Thai officials admit trouble containing serious diseases among migrant workers

Thai officials admit trouble containing serious diseases among migrant workers
PHOTO: The Straits Times

HIV and drug-resistant tuberculosis are the most prevalent health hazards detected among migrant workers.

The Department of Disease Control (DDC) revealed that in 2014 more than 400,000 cases of HIV among foreign workers were reported, while incomplete treatment of tuberculosis had caused the disease to become drug resistant. In addition, previously eliminated diseases such as leprosy had reappeared in Thailand because of labour migration.

Disease Prevention and Control 2 Phitsanulok Office director Sakchai Chaimahapruk said there were many problems containing infectious diseases among foreign workers. They included the lack of proper health check-ups for migrant workers, discontinued treatment causing diseases to become drug resistant, and a medicine and funding shortage.

"We are now having problems containing trans-border diseases. Some diseases, which were eradicated from Thailand long ago, such as leprosy, have reappeared in the border areas. We also have problems treating infectious diseases such as HIV and tuberculosis," Sakchai said.

He said it was impossible to check everyone because Thailand receives millions of foreign workers each year, both legally and illegally.

The DDC reported that in 2014 there were 400,500 cumulative HIV cases, 7,270 malaria cases, 3,252 tuberculosis cases, 232 elephantiasis cases and 47 leprosy cases detected among foreign workers.
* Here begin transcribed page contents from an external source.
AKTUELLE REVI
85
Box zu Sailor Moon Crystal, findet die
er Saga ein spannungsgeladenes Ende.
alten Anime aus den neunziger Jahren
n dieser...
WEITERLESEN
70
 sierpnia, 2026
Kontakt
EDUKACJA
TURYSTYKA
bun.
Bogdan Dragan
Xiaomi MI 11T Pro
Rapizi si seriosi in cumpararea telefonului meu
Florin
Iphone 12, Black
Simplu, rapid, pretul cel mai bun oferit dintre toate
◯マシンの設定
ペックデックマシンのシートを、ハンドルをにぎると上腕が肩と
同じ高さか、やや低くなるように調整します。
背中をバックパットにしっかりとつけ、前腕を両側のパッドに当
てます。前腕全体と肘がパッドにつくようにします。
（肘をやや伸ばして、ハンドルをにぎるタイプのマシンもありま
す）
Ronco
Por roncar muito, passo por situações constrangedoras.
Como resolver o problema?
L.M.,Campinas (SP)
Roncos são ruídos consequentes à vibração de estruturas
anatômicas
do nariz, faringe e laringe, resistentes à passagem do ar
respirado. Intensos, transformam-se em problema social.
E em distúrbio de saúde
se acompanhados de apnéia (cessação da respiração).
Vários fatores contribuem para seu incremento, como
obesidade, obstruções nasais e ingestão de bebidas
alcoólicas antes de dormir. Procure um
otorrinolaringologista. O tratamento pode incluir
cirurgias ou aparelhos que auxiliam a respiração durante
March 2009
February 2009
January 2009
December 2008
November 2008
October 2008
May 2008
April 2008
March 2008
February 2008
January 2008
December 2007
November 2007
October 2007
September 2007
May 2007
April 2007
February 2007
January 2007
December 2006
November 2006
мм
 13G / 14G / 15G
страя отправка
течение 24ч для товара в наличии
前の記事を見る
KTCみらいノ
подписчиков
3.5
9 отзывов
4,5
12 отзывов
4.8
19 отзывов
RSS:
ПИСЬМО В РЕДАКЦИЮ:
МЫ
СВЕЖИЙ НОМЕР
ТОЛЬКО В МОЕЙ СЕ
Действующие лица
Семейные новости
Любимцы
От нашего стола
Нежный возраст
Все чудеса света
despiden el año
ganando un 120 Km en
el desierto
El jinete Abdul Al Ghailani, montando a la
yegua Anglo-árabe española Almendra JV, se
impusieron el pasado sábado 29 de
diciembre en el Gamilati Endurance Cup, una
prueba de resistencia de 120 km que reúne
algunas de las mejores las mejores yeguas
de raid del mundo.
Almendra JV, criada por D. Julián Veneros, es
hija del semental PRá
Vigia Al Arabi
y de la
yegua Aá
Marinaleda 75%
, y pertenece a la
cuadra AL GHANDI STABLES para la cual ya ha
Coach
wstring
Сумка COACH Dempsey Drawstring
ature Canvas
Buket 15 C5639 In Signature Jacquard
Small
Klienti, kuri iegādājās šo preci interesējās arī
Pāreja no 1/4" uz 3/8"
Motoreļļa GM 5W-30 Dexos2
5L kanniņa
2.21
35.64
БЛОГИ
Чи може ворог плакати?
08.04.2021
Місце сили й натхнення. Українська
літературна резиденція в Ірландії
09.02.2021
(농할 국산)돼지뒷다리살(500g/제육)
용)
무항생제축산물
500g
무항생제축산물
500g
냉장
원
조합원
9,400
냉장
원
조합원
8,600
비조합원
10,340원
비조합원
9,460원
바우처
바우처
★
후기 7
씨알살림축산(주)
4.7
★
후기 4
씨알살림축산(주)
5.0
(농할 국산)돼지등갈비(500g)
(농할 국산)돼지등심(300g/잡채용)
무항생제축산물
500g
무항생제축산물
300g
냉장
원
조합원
It was noted that the statistics might have discrepancies because of duplicate cases.

Seksan Srikaew, acting director of disease control at Mae Sot Immigration Bureau, said the bureau performed disease inspections for serious infections such as Ebola and Mers on travellers everyday but did not prioritise localised infectious diseases.

"We are looking for group travellers who might be carrying serious diseases. If we notice individuals showing signs of sickness, we will conduct a quarantine procedure to diagnose their illness," Seksan said.

He admitted that immigration officials had insufficient manpower and resources to operate the health inspections properly. Also, illegal immigration evaded inspection entirely.

Another problem is that some foreign workers do not apply for the Universal Health Coverage (UC) insurance scheme so they do not have a health examination, Sackchai said.

"Even if we detected workers who were infected, they usually did not finish the treatment properly and ceased medication before they had taken all the prescribed drug dosage, leading to drug resistance," he added.

"This was because many foreign workers usually migrate to the inner business areas. The case transfers were complicated and many did not continue their medication."

He said that funding was also a problem because some drugs were not on the list of medicines available for foreign workers' UC insurance. The problem is complicated because The Global Fund's HIV antiviral drug sponsorship expires this year, so a new sponsor needs to be found.